Entrepreneurs like Jeff Bezos and Elon Musk dream of establishing Learyesque space colonies, celestial Burning Mans. Peter Thiel is slightly more down to earth. His Seasteading Institute hopes to set up floating technology incubation colonies on the ocean. “If you can start a new business, why can you not start a new country?” he says. “The reason the seasteading question’s been so interesting is that a lot of people do think that we can do much better as a society.
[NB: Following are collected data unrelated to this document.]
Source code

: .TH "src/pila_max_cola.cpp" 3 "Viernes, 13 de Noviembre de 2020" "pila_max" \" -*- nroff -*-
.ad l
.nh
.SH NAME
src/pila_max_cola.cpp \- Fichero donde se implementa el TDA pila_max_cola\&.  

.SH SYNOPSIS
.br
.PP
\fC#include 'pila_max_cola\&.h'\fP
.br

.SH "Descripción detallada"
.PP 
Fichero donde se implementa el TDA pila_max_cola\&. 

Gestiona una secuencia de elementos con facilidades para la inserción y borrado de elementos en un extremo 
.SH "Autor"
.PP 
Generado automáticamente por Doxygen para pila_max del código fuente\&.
And if you run the thought experiment — could we be doing things better in our society? — people may disagree on the particulars, but an awful lot of people think things can be done dramatically better.” The institute has even come up with a nifty retelling of history to explain how its colonies will, in short order, raise the poor out of slums and into luxury high-rises:

In a notorious speech last fall at the Y Combinator Startup School, Balaji Srinivasan channeled Leary when he called for “Silicon Valley’s Ultimate Exit”—the establishment of a new country beyond the reach of the U.S. and other failed states:

[When] a company or a country is in decline, you can try Voice, or you can try Exit. Voice is basically changing the system from within, whereas Exit is leaving to create a new system, a new startup. … We’re a nation of emigrants: we’re shaped by both Voice and Exit, starting with the Puritans. You know, they fled religious persecution, the American Revolutionaries which left England’s orbit. Then we started moving west, leaving the East Coast bureaucracy … What do I mean by Silicon Valley’s Ultimate Exit? It basically means: build an opt-in society, ultimately outside the US, run by technology. And this is actually where the Valley is going. This is where we’re going over the next ten years. … The best part is this: the people who think this is weird, the people who sneer at the frontier, who hate technology—they won’t follow you out there.

The Kesey bus dead-ended somewhere in Mexico, its allegorical gaskets blown. The Google bus continues on its circuit between the City and the Valley, an infinite loop of infinite possibility.